## 주어진 항목
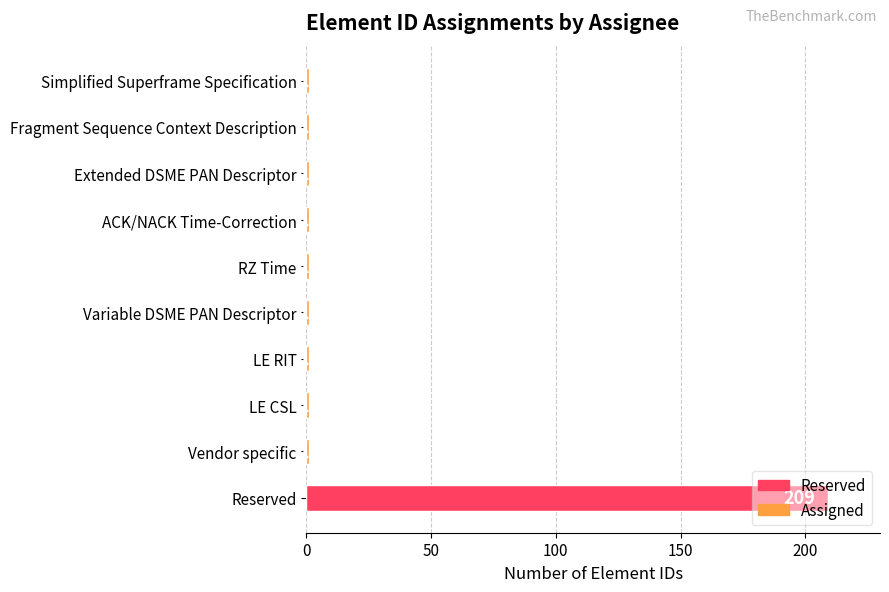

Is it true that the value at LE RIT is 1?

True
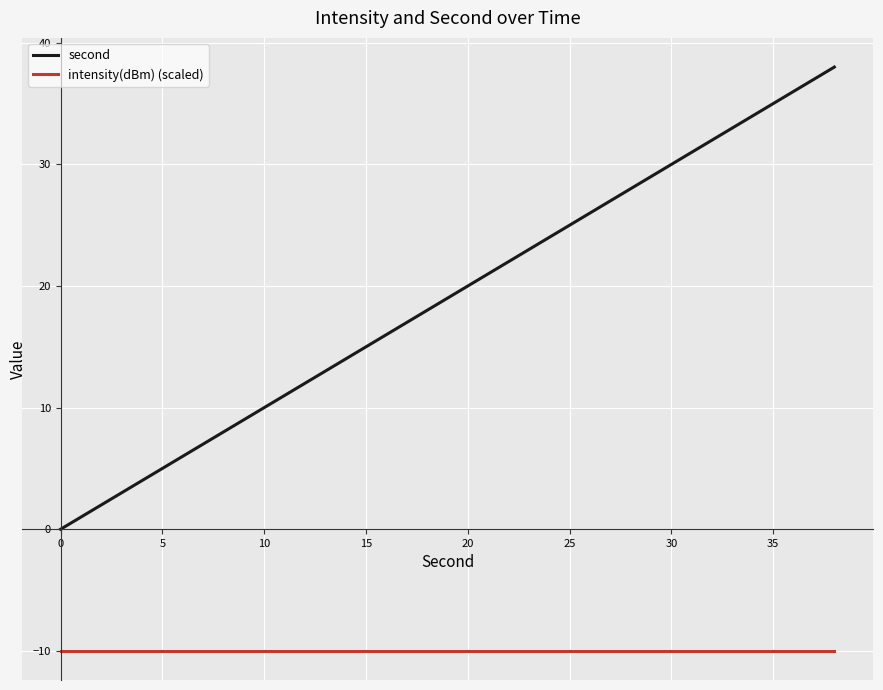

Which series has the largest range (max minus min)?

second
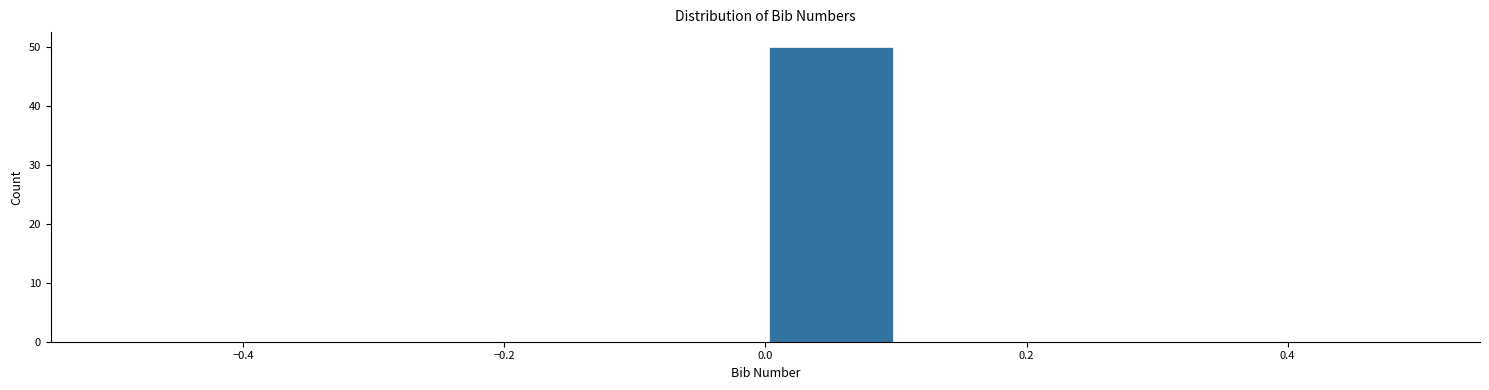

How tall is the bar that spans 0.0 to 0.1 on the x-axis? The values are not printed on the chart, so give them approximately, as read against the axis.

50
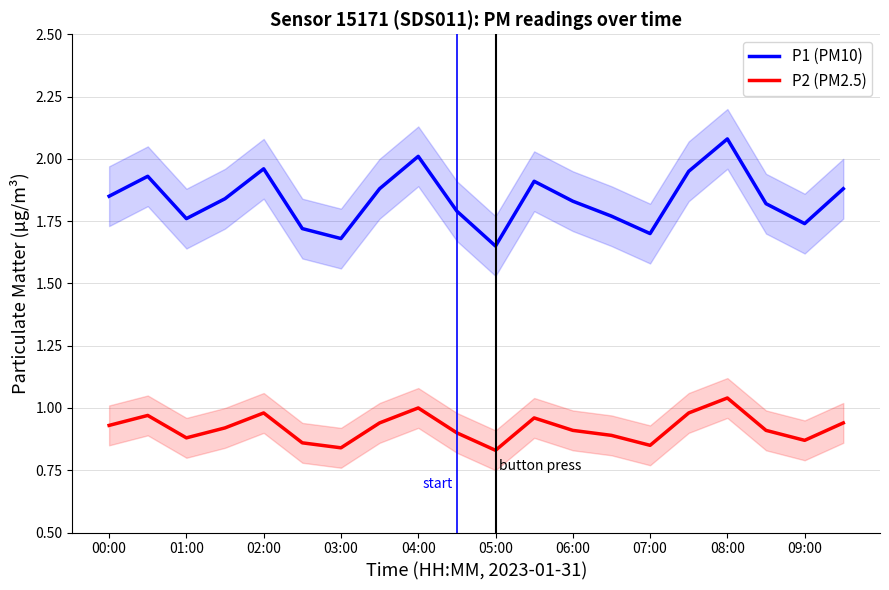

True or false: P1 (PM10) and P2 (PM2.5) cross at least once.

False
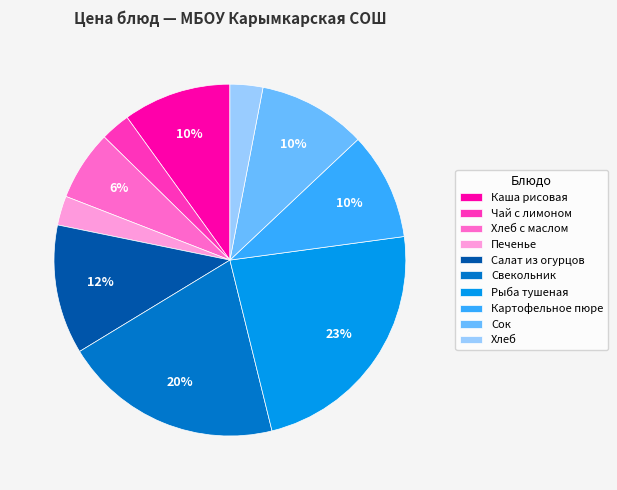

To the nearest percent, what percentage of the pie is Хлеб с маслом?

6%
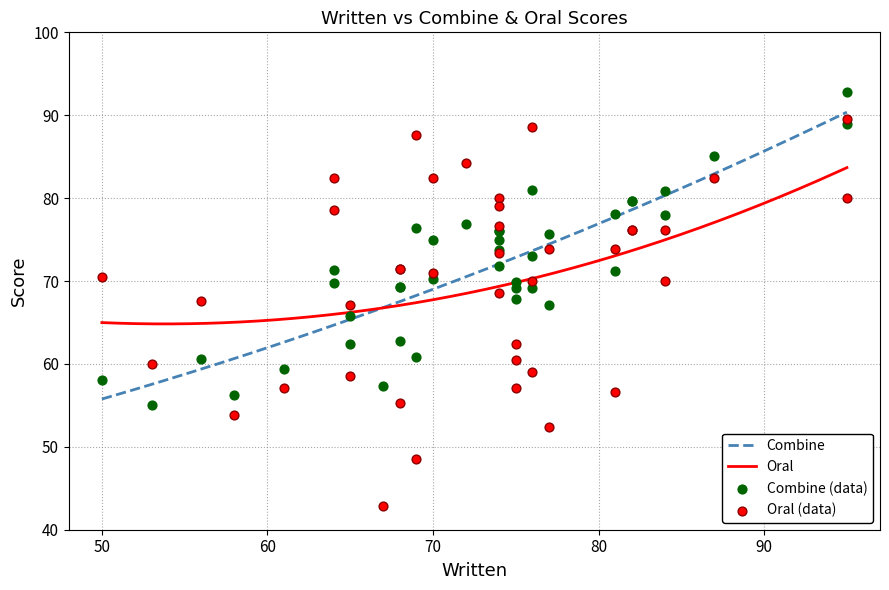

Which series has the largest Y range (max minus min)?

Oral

## 문제 설명
위 항목의 모든 줄을 빈 줄은 빼고 '번호'와 '내용' 두 열로 이루어진 마크다운 표로 정리하십시오. 그림은 답에 넣지 마십시오.

## 완료된 과제
| 번호 | 내용 |
|---|---|
| 1 | Is it true that the value at LE RIT is 1? |
| 2 | True |
| 3 | Which series has the largest range (max minus min)? |
| 4 | second |
| 5 | How tall is the bar that spans 0.0 to 0.1 on the x-axis? The values are not printed on the chart, so give them approximately, as read against the axis. |
| 6 | 50 |
| 7 | True or false: P1 (PM10) and P2 (PM2.5) cross at least once. |
| 8 | False |
| 9 | To the nearest percent, what percentage of the pie is Хлеб с маслом? |
| 10 | 6% |
| 11 | Which series has the largest Y range (max minus min)? |
| 12 | Oral |